With India emerging as a key player globally, a top American military official considers a strong positive relationship with New Delhi essential to achieving long-term goals like reduced tensions with Pakistan and countering extremism.
"India's growing economic, diplomatic and military power makes them a key player not only in South and Central Asia but globally as well," said Admiral Robert Willard, in his confirmation hearing for Commander of US Pacific Command on Thursday.
"A strong positive relationship with India is essential to achieving long-term US goals such as regional security and stability, reduced tensions with Pakistan, and wide-ranging cooperation to counter extremism," he told the Senate Armed Services committee.
"We should continue to expand our military-to-military engagement to include multi-lateral partners and increasingly complex exercise scenarios that help to advance India's military capabilities," the admiral said in written responses to questions from the panel.
"In coordination with US Central Command, we will develop confidence building measures and events that help reduce India-Pakistan tension and support the greater US-Afghanistan-Pakistan Strategy," he said.
The admiral said America's military-to-military relations with India are very positive and expanding.

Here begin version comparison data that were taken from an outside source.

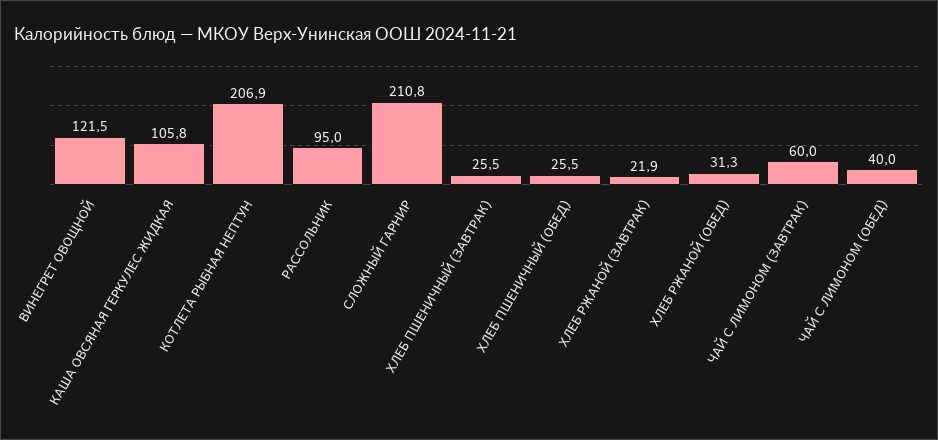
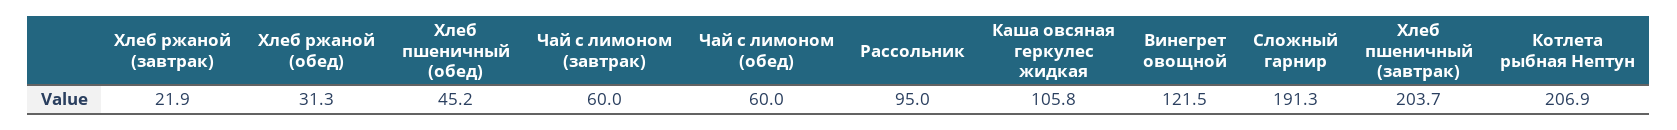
  {
    "ВИНЕГРЕТ ОВОЩНОЙ": 121.5,
    "КАША ОВСЯНАЯ ГЕРКУЛЕС ЖИДКАЯ": 105.8,
    "КОТЛЕТА РЫБНАЯ НЕПТУН": 206.9,
    "РАССОЛЬНИК": 95,
-   "СЛОЖНЫЙ ГАРНИР": 210.8,
+   "СЛОЖНЫЙ ГАРНИР": 191.3,
-   "ХЛЕБ ПШЕНИЧНЫЙ (ЗАВТРАК)": 25.5,
+   "ХЛЕБ ПШЕНИЧНЫЙ (ЗАВТРАК)": 203.7,
-   "ХЛЕБ ПШЕНИЧНЫЙ (ОБЕД)": 25.5,
+   "ХЛЕБ ПШЕНИЧНЫЙ (ОБЕД)": 45.2,
    "ХЛЕБ РЖАНОЙ (ЗАВТРАК)": 21.9,
    "ХЛЕБ РЖАНОЙ (ОБЕД)": 31.3,
    "ЧАЙ С ЛИМОНОМ (ЗАВТРАК)": 60,
-   "ЧАЙ С ЛИМОНОМ (ОБЕД)": 40
+   "ЧАЙ С ЛИМОНОМ (ОБЕД)": 60
  }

Both the countries view military-to-military relationship as the foundation of Indo-US "strategic partnership", he said.
"Due to the wide range of shared security interests, accompanied with the increasing complexity and maturity of our engagement, this relationship will continue to expand," Willard said.
Asked how US engagement in Afghanistan-Pakistan affects its relationship with New Delhi, the admiral said India has voiced strong support for the US objective to bring peace and stability to Afghanistan and Pakistan, but had also expressed concern that US might sacrifice the strong bilateral relationship for short term gains in the region.
"While they voice their support, they also voice their concern that the US might sacrifice our strong bilateral relationship and its long-term benefits for the sake of an immediate Afghanistan-Pakistan campaign strategy," he observed.
"Our best course of action to allay Indian concerns while garnishing their overall support for our ongoing regional efforts is to continue to strengthen our bilateral relationship with India across all agencies of government, including military-to-military," Willard said.
Asked about the relationship between armed groups conducting terrorist attacks in India with those in Pakistan and Afghanistan, the admiral said: "Leaders of violent extremist groups such as AI Qaida, Jaish-e-Mahammad, and Lashkrar-e-Taiba leverage personal relationships forged during the I980s when many of these leaders joined together to fight the Soviets in Afghanistan."